4 ways to support goal setting
Blog 52

When you’re faced with a blank piece of paper, but your head’s full of thoughts and ideas, tasks, dates and appointments, dreams and goals, what can you do to ease the confusion? Where can you go for help? Here are four strategies we often use with coaching clients – we hope they support your thinking and decision making!

  1. Stream of consciousness writing – Grab a coloured pen of your own choosing, blank paper and set your timer for 10 minutes. Then just write. And write some more. Describe and capture any thought, idea or feeling that comes to mind. Think of this as the written form of meditation – not only will it free your mind of whatever’s plaguing it, but researchers have found it can also help excessive worriers calm their fears and complete stressful tasks more effectively. As soon as you write your thought down, let it pass and notice what comes to mind next. There are no tests, and no one will read this unless you choose to share it, so punctuation and grammar are irrelevant. What you write may not be logical, but it'll represent the ‘flow’ of what’s taking up your head space. Give it meaning later by reflecting, but for now just have the experience and see what clarity comes from just being in your own thoughts for 10 minutes. This can be a daily or once-off strategy. And while numerous studies show that writing by hand – rather than typing – improves brain function in a variety of ways, if you prefer a more tech-friendly platform to record your thoughts, try a journaling app like TagJournal. Alternatively, if you need motivation to keep writing, download Flowstate – an app that deletes everything if you stop typing.
  2. Head versus heart brainstorming Do you most trust your thoughts or your feelings? We tend to favour either our head or heart when it comes to making decisions. If you're setting goals or considering implementing changes in your life, then your head and heart should play an equal role in your planning. Your head tells you what makes sense and is logical – it keeps you safe. Your heart tells you everything you might feel, from optimism to fear – this is also known as intuition. Follow this process before you make any choices. Draw a line down the centre of a blank piece of paper and capture everything your head is calling out on the left, and in the opposite column identify what your heart needs and feels.

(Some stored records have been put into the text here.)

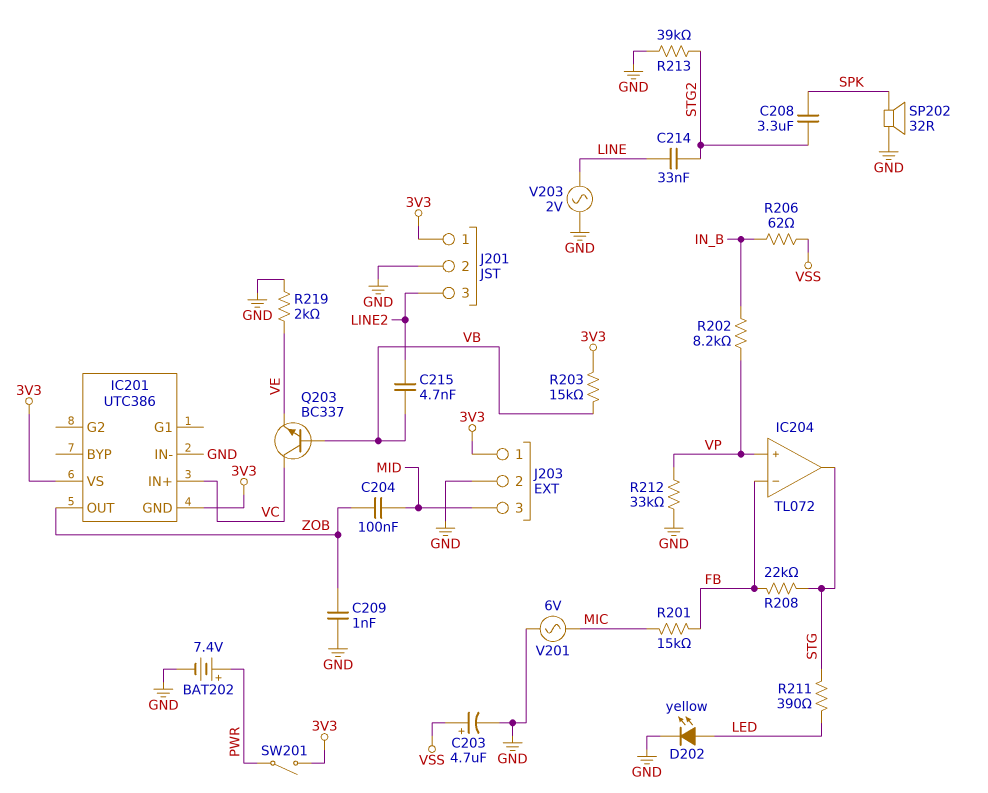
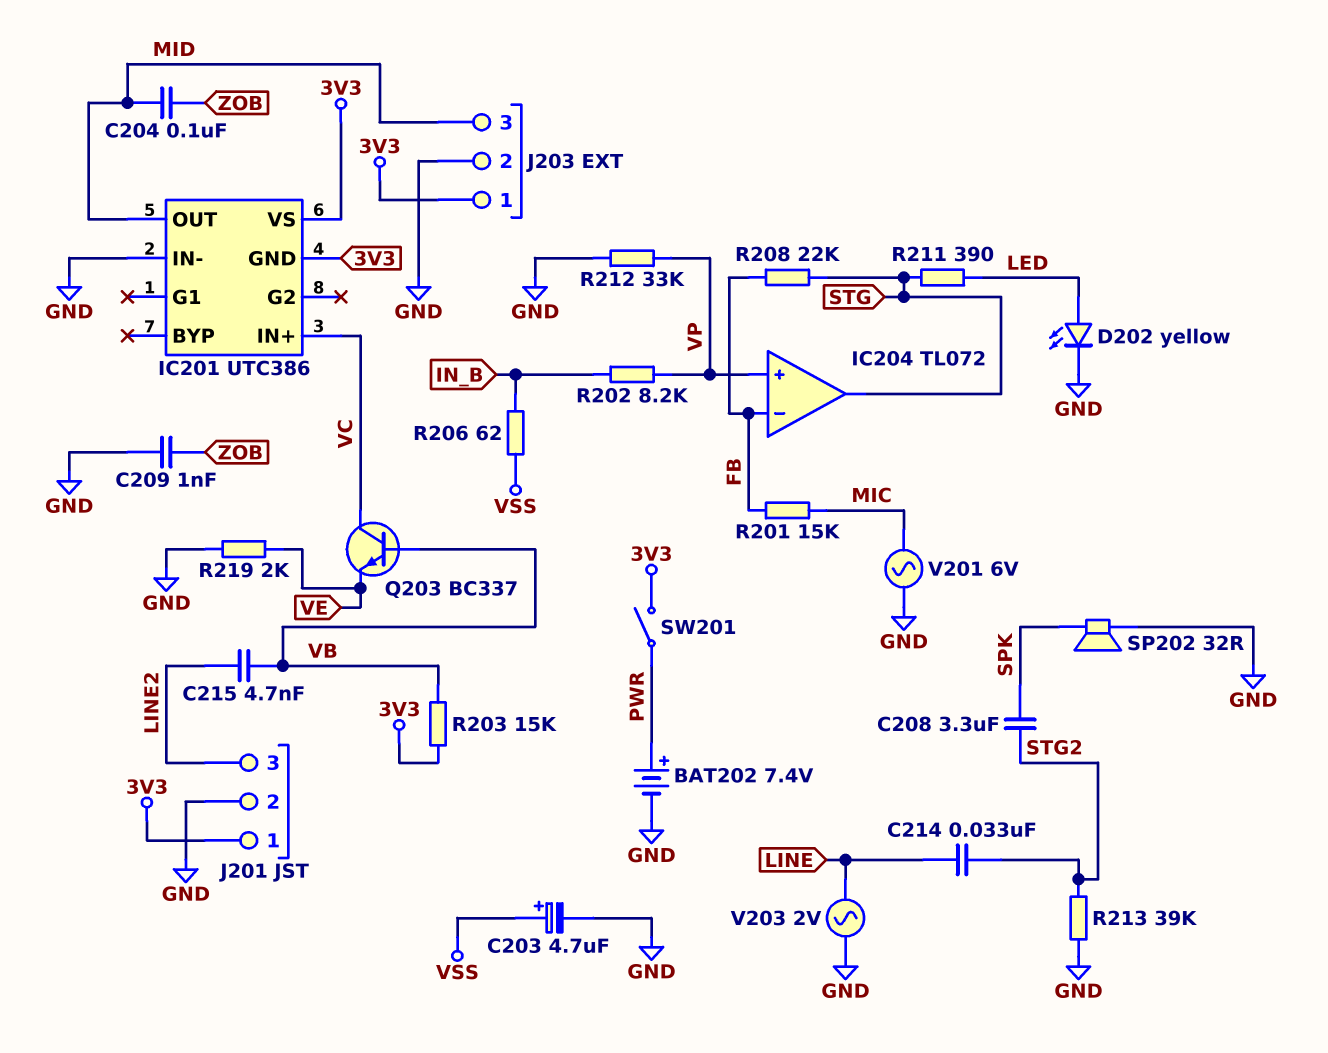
IC201 pin OUT: ZOB -> MID

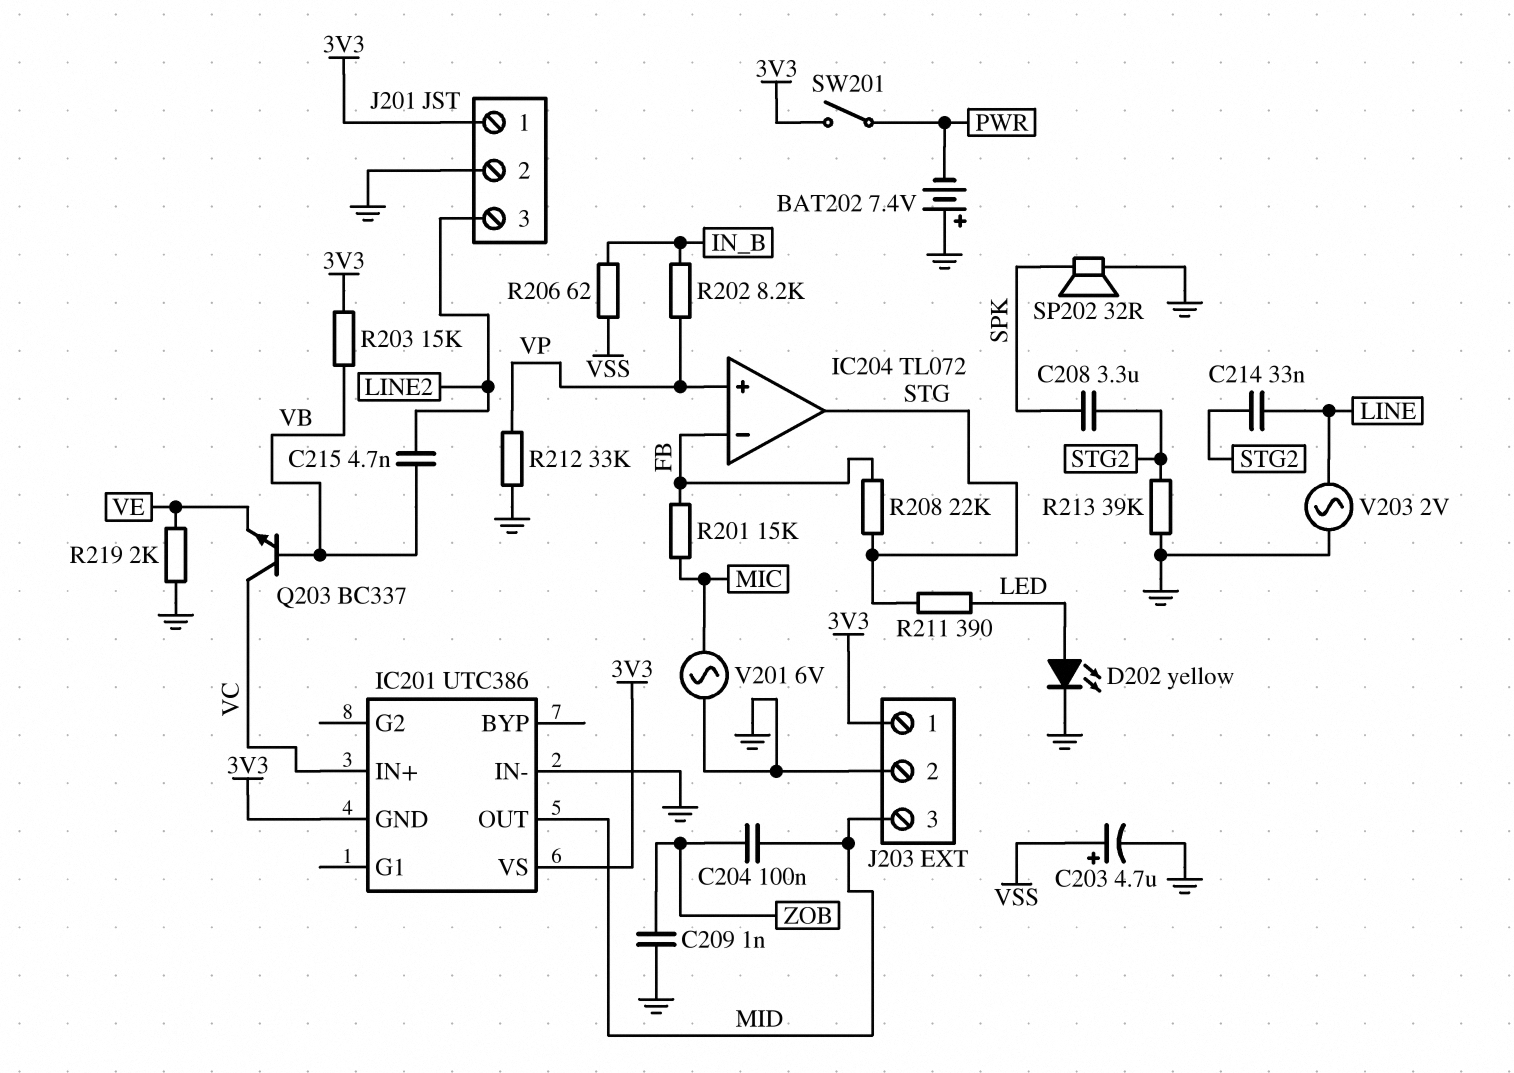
BAT202: 7.4V (plus PWR, minus GND) -> 7.4V (plus GND, minus PWR)

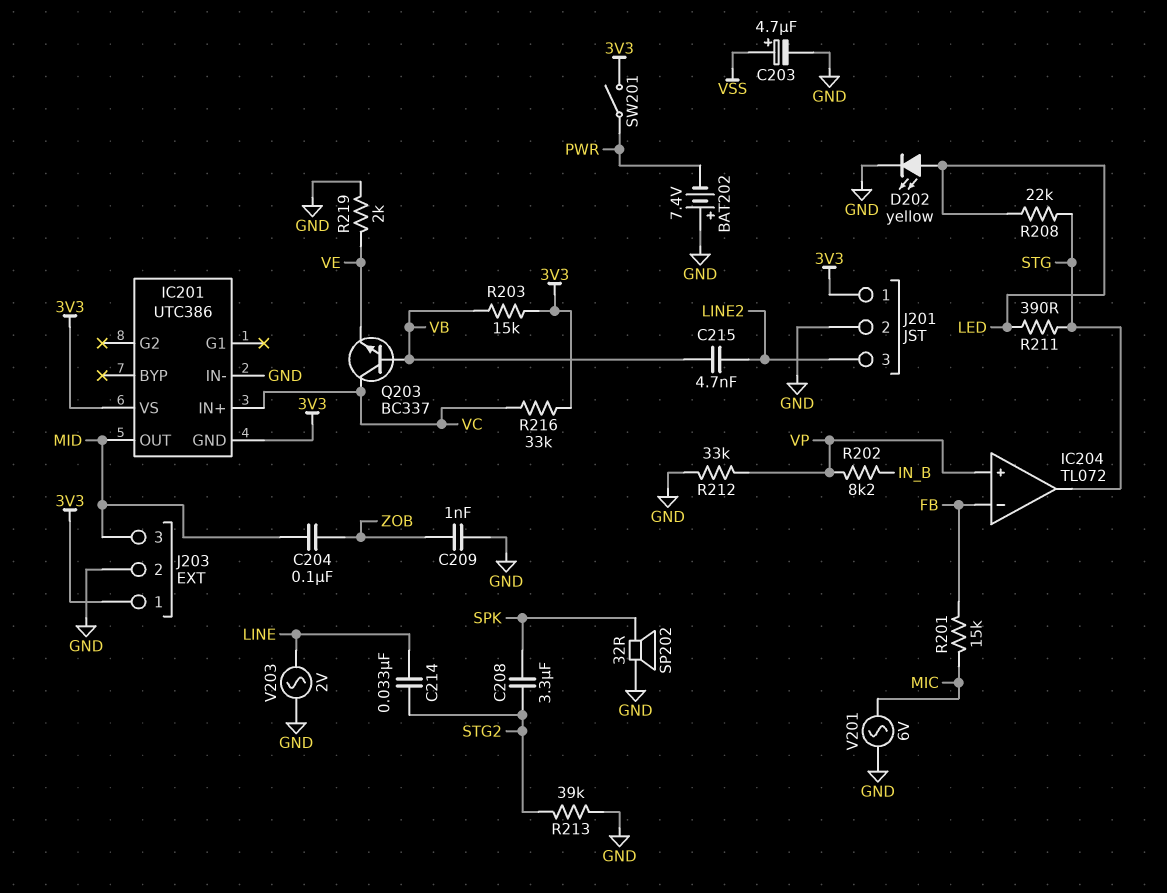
R206: 62 (IN_B, VSS) -> none
R208: 22k (FB, STG) -> 22k (LED, STG)
R216: none -> 33k (3V3, VC)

  3. Find your strategic tribe – To help you set your goals and make decisions, surround yourself with people who want you to succeed in life, who'll challenge you to be more, and who understand your true potential. In The element, author Ken Robinson writes that by connecting with people who share your same passions and commitments, you can find your ‘element’ – and that finding your tribe can have transformative effects on your sense of identity and purpose. Your tribe extends beyond friends and family. They're people who'll point out your weaknesses and celebrate your wins. Identify those in your world whom you trust and who'll tell you the truth about how you're doing with everything from career to relationships. Your tribe should include a mentor who can guide you with sound advice, and a coach who can hold you accountable to be the best possible version of you. Make sure you have someone in your tribe who can be your number one fan and believes in you more than you do! With your tribe beside you, anything is possible.
  4. Honour the future version of you – When you're totally daunted by your to-do list and feel your goals slipping further out of reach, imagine yourself in two years. How much more will you know in five years? And then in 10 year – you'll be so wise! When you're planning your future success and happiness, consider what your future smarter/wiser/funnier/more experienced version of you would do. Tap into your very own inner wisdom by having a conversation with your future self. You know you best. The story of you has so many chapters, and your future self is calling. Write out specific questions you have relating to the goals you want to set now, and then sit quietly and imagine your future self replying to them. The best way to predict your future is to live it now. What advice does your future self have for you?